My little daughter asks me: “What does the song say?” My answer is to get all of the family out of front room into the back of our house. There the nasty song cannot be heard because we shut the windows despite the hot weather and turn on the TV.
A few minutes earlier, another car with loud speakers was running in the street with another song: “Vote for this guy number X.”
I know nothing of local politics, but I know all the names of the candidates to council members. Why? Because with a noise comparable to the one which hammers the people detained in the US base of Guantanamo, every hour of the day and night cars with loud speakers go down the streets playing stupid songs about the candidates.
Does anybody on earth vote based on a silly song heard in the streets? I do not know, but that is what people do here in the interior of Brazil.
Welcome to the real Brazil. Not fancy Rio de Janeiro or fashionable São Paulo, but the tough Brazil where most Brazilians live. Lawless cities where you get used to anything.
There’s no respect for civil rights. You have to just get used to whatever happens. Here you’re always wrong and you cannot complain. This is the way it is they keep telling me. If you do not like it leave it.
It is amazing how Brazil is developing nowadays. Even with the marked slowdown in the economy, Brazil is much better off compared to 10, 15 years ago. Cities are growing at fast rate.

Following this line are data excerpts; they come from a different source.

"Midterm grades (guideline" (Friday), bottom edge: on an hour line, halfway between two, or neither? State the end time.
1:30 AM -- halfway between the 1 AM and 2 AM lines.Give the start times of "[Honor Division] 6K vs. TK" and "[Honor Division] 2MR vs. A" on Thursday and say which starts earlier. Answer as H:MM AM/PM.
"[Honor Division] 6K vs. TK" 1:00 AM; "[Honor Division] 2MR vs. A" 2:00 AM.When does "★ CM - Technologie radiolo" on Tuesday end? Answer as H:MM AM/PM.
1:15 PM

The interior of Brazil, however, seems to live another reality. Here the time has stopped. Here you have to get used to what happens and not to complain if you don’t want trouble.

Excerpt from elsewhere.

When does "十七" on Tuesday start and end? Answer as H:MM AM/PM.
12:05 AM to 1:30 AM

The most popular TV show right now is the novela (soap opera) Avenida Brasil on Globo TV. Everybody is amazed by that. It is all too well to turn on the TV and be admiring the “true” Brazil, the real people. Then you turn off the TV and go to sleep in your pleasant apartment in Copacabana or Ipanema.
But if you live in the real Brazil the story is different. Your kids want to sleep but the car with loud speakers stops again in front of your place singing “puta que o pariu” at night. You cannot sleep.
Meanwhile on the backyard of your house a churrasco of what they call here “cat meat” invades your house with a terrible smell at night. Drunk women and men start singing loudly. And you start wondering what the hell you are doing here.
Do you like real Brazil right? Go there, stay there, live there. Then you are going change your mind. The beauty of the place and of nature goes together with people’s wildness.
Brainwashing is so deep that even in the kindergarten children sing “Ai, ai assim você mata o papai” (Wow, wow, this way you’ll kill daddy). The song has undoubtedly double meaning with heavy sexual content, but children don’t get it.
If I weren’t a foreigner would I vote based on the songs heard in the streets? Maybe not. But what I can say for sure is that it’s not easy to adapt to this reality. And an old song comes to my mind: “Should I stay or should I go?”